Report every line below that carries the word "black".

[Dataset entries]

□ □ □

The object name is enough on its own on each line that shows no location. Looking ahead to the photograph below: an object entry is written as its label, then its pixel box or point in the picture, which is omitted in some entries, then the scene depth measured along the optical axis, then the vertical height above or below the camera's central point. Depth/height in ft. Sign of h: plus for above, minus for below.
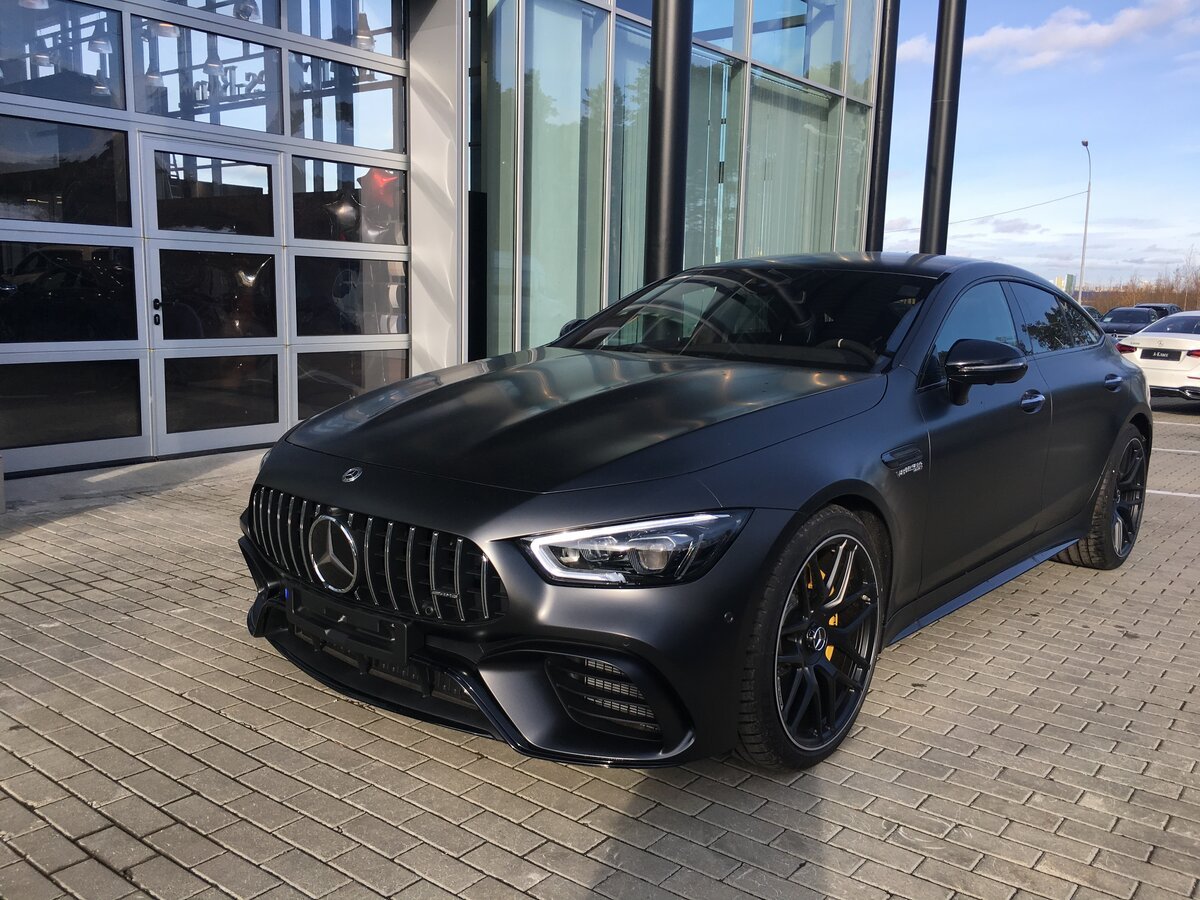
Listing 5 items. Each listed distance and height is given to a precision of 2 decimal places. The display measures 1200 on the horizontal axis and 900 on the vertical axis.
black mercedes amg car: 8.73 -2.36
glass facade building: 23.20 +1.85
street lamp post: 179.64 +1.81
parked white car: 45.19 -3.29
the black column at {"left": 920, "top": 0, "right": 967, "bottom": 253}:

□ □ □

(ANSWER FOR THIS EXERCISE):
black mercedes amg car: 8.73 -2.36
the black column at {"left": 920, "top": 0, "right": 967, "bottom": 253}:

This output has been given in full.